*SUPPLIED TEXT*.
┏━━

# Painted Projectors...Finally



## Gimp (Jun 9, 2002)

Well, here's the pictures of the painted Halos. For those at the BBQ in Chicago....you already saw them. For the rest of ya, here ya go:


----------



## ScarCrow28 (May 14, 2002)

not bad, i really really really really really really really wish they made headlights like that for the B13. they would look perfect on the car.


----------



## nitestridar (Jun 29, 2002)

looks great!!!!!


----------



## NismoGirl2001 (Apr 30, 2002)

Hey those look really nice. I saw it at the meet, but I don't think I met you. I was with Jay and the boys. If I did meet you I'm sorry my memory sucks sometimes.


----------



## landlord (Jun 11, 2002)

those are sweet!!! how did you do it??


----------



## SentraRacer97 (Apr 30, 2002)

damn that looks sweet. Cant wait till I paint my car black. Then fianally it'll look good.


----------



## LIUSPEED (May 29, 2002)

AWESOME .. AWESOME job!


----------



## Gimp (Jun 9, 2002)

landlord said:


> *those are sweet!!! how did you do it?? *


Check out the How-to section of our site in a coupe days. Instructions will be on it soon.


----------



## MP2050 (May 1, 2002)

┗━━

*EXERCISE DESCRIPTION*.
In the painted projectors thread, which car does ScarCrow28 wish headlights like these were made for?

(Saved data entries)
┏━━

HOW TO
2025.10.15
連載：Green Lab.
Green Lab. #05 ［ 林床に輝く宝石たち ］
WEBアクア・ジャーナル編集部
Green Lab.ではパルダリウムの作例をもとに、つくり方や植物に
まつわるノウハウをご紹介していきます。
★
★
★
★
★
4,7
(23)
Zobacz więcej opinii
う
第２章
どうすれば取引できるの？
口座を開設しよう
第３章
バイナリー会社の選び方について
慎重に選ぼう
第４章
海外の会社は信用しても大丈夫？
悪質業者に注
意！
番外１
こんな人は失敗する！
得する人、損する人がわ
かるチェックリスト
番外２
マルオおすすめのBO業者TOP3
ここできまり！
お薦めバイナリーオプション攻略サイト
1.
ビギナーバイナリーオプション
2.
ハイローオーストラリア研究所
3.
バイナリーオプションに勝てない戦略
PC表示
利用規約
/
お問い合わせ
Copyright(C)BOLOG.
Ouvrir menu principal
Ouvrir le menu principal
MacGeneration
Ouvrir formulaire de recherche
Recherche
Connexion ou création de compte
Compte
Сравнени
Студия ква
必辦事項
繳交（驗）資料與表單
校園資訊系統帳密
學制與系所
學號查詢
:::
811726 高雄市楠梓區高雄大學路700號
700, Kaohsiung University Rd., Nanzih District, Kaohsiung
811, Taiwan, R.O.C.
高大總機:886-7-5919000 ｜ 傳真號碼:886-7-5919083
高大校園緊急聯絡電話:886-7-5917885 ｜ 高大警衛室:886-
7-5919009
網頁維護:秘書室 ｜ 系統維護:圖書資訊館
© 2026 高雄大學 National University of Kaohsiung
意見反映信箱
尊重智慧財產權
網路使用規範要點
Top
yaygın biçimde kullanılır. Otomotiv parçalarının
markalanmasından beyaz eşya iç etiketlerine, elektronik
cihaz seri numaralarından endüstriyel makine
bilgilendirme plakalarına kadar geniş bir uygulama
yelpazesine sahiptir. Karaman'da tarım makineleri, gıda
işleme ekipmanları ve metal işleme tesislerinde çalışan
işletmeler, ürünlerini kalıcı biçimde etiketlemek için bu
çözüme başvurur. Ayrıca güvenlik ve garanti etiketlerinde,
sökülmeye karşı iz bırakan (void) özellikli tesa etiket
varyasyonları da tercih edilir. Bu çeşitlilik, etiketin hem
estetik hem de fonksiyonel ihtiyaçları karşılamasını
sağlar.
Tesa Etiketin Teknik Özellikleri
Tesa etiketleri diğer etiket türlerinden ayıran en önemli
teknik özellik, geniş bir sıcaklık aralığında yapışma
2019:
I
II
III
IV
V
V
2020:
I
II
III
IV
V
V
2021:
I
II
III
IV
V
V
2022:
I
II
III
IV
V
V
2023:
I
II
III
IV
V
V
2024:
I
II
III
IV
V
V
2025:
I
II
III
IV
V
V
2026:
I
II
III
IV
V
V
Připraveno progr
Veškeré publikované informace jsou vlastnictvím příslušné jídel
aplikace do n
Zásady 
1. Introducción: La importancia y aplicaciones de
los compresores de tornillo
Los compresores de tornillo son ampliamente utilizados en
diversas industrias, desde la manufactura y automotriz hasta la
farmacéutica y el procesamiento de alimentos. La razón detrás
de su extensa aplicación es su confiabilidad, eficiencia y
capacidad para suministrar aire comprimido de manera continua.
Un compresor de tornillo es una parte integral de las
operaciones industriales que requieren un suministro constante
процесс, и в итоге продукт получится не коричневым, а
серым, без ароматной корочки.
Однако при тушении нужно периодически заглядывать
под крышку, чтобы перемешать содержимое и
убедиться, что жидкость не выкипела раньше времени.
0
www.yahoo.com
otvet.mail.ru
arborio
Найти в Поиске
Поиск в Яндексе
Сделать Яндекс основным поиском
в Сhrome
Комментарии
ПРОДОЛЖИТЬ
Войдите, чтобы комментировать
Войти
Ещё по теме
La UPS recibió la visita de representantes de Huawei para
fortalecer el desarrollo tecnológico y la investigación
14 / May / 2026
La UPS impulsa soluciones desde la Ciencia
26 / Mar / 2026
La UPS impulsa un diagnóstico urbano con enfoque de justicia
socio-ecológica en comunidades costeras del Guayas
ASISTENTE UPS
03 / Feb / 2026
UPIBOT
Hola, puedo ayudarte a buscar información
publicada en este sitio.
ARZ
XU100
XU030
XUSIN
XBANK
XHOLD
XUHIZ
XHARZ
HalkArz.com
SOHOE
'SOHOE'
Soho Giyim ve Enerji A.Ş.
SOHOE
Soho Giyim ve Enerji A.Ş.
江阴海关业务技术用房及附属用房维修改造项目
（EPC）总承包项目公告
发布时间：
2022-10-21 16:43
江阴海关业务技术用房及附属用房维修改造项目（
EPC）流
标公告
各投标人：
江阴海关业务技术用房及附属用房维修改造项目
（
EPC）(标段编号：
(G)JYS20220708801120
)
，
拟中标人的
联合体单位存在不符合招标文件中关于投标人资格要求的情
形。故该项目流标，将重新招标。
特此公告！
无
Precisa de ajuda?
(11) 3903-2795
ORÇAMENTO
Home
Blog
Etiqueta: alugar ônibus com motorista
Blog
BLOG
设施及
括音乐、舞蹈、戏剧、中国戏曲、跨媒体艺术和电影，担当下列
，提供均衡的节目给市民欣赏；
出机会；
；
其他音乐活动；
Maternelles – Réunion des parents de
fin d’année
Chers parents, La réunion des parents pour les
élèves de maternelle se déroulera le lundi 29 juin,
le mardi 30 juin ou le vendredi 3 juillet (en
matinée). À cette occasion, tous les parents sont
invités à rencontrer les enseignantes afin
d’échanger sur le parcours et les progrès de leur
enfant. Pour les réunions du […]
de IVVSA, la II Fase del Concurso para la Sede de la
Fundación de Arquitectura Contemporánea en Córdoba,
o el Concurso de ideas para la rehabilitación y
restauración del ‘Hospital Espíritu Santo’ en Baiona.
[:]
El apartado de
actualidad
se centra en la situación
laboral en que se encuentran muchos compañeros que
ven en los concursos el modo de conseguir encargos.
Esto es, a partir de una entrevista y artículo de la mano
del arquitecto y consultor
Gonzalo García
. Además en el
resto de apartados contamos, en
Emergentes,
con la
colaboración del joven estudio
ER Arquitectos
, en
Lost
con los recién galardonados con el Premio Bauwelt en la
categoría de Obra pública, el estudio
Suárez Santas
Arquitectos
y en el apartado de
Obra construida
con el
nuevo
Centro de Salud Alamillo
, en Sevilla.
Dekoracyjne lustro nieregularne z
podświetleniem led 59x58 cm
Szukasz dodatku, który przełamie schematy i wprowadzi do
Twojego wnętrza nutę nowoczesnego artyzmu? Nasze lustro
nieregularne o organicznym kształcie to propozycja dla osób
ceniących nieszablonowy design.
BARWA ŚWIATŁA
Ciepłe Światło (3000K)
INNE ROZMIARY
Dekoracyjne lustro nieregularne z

┗━━

*SOLUTION TO THIS TASK*.
The B13.